Show HN: I built a tiny LLM to demystify how language models work

(github.com)

151 points | by armanified 3 hours ago

13 comments

LeonTing1010 5 minutes ago
This is a great way to learn. Most people treat LLMs as black boxes, but building one from scratch — even tiny — forces you to understand attention, tokenization, and loss at a visceral level.
Curious what training data you used and how small you could go before the model stopped producing coherent output. There's an interesting cliff where models go from 'random tokens' to 'plausible text' and understanding where that threshold is teaches a lot about what these models actually learn.
ordinarily 1 hour ago
It's genuinely a great introduction to LLMs. I built my own awhile ago based off Milton's Paradise Lost: https://www.wvrk.org/works/milton
martmulx 27 minutes ago
How much training data did you end up needing for the fish personality to feel coherent? Curious what the minimum viable dataset looks like for something like this.
NyxVox 13 minutes ago
Hm, I can actually try the training on my GPU. One of the things I want to try next. Maybe a bit more complex than a fish :)
gnarlouse 28 minutes ago
I... wow, you made an LLM that can actually tell jokes?
cbdevidal 47 minutes ago
> you're my favorite big shape. my mouth are happy when you're here.
Laughed loudly :-D
nullbyte808 1 hour ago
Adorable! Maybe a personality that speaks in emojis?
SilentM68 1 hour ago
Would have been funny if it were called "DORY" due to memory recall issues of the fish vs LLMs similar recall issues :)
AndrewKemendo 2 hours ago
I love these kinds of educational implementations.
I want to really praise the (unintentional?) nod to Nagel, by limiting capabilities to representation of a fish, the user is immediately able to understand the constraints.

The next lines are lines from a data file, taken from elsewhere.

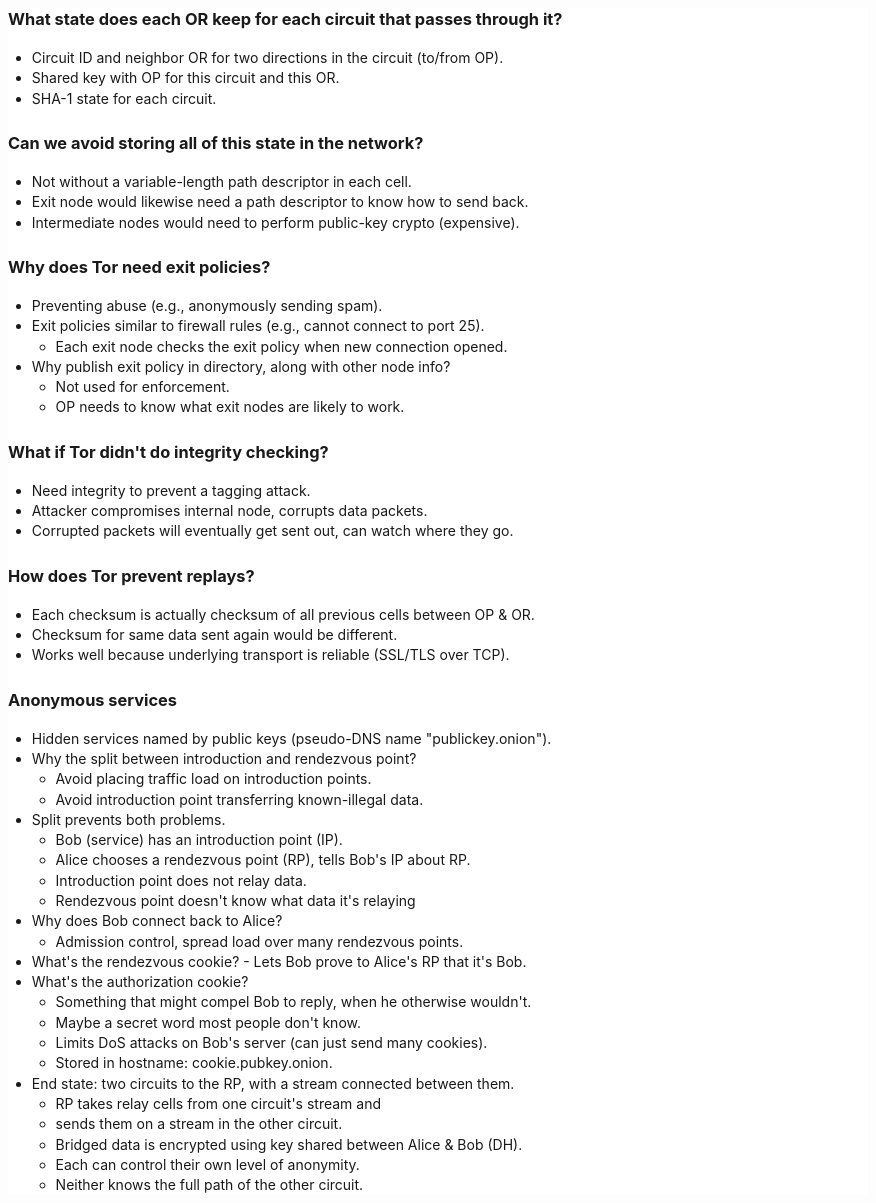 ### What state does each OR keep for each circuit that passes through it?

 - Circuit ID and neighbor OR for two directions in the circuit (to/from OP).
 - Shared key with OP for this circuit and this OR.
 - SHA-1 state for each circuit.

### Can we avoid storing all of this state in the network?

 - Not without a variable-length path descriptor in each cell.
 - Exit node would likewise need a path descriptor to know how to send back.
 - Intermediate nodes would need to perform public-key crypto (expensive).

### Why does Tor need exit policies?

 - Preventing abuse (e.g., anonymously sending spam).
 - Exit policies similar to firewall rules (e.g., cannot connect to port 25).
   + Each exit node checks the exit policy when new connection opened.
 - Why publish exit policy in directory, along with other node info?
   + Not used for enforcement.
   + OP needs to know what exit nodes are likely to work.

### What if Tor didn't do integrity checking?

 - Need integrity to prevent a tagging attack.
 - Attacker compromises internal node, corrupts data packets.
 - Corrupted packets will eventually get sent out, can watch where they go.

### How does Tor prevent replays?

 - Each checksum is actually checksum of all previous cells between OP & OR.
 - Checksum for same data sent again would be different.
 - Works well because underlying transport is reliable (SSL/TLS over TCP).

### Anonymous services

 - Hidden services named by public keys (pseudo-DNS name "publickey.onion").
 - Why the split between introduction and rendezvous point?
   + Avoid placing traffic load on introduction points.
   + Avoid introduction point transferring known-illegal data.
 - Split prevents both problems.
   + Bob (service) has an introduction point (IP).
   + Alice chooses a rendezvous point (RP), tells Bob's IP about RP.
   + Introduction point does not relay data.
   + Rendezvous point doesn't know what data it's relaying
 - Why does Bob connect back to Alice?
   + Admission control, spread load over many rendezvous points.
 - What's the rendezvous cookie? - Lets Bob prove to Alice's RP that it's Bob.
 - What's the authorization cookie?
   + Something that might compel Bob to reply, when he otherwise wouldn't.
   + Maybe a secret word most people don't know.
   + Limits DoS attacks on Bob's server (can just send many cookies).
   + Stored in hostname: cookie.pubkey.onion.
 - End state: two circuits to the RP, with a stream connected between them.
   + RP takes relay cells from one circuit's stream and
   +   sends them on a stream in the other circuit.
   + Bridged data is encrypted using key shared between Alice & Bob (DH).
   + Each can control their own level of anonymity.
   + Neither knows the full path of the other circuit.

It can only talk like a fish cause it’s very simple
Especially compared to public models, thats a really simple correspondence to grok intuitively (small LLM > only as verbose as a fish, larger LLM > more verbose) so kudos to the author for making that simple and fun.
[-]
- dvt 1 hour ago
  > the user is immediately able to understand the constraints
  Nagel's point was quite literally the opposite[1] of this, though. We can't understand what it must "be like to be a bat" because their mental model is so fundamentally different than ours. So using all the human language tokens in the world can't get us to truly understand what it's like to be a bat, or a guppy, or whatever. In fact, Nagel's point is arguably even stronger: there's no possible mental mapping between the experience of a bat and the experience of a human.
  [1] https://www.sas.upenn.edu/~cavitch/pdf-library/Nagel_Bat.pdf
  [-]
  - AndrewKemendo 1 hour ago
    Different argument
    I’m not going to argue other than to say that you need to view the point from a third party perspective evaluating “fish” vs “more verbose thing,” such that the composition is the determinant of the complexity of interaction (which has a unique qualia per nagel)
    Hence why it’s a “unintentional nod” not an instantiation
ethanmacavoy 25 minutes ago
[dead]
Morpheus_Matrix 1 hour ago
[dead]
weiyong1024 1 hour ago
[dead]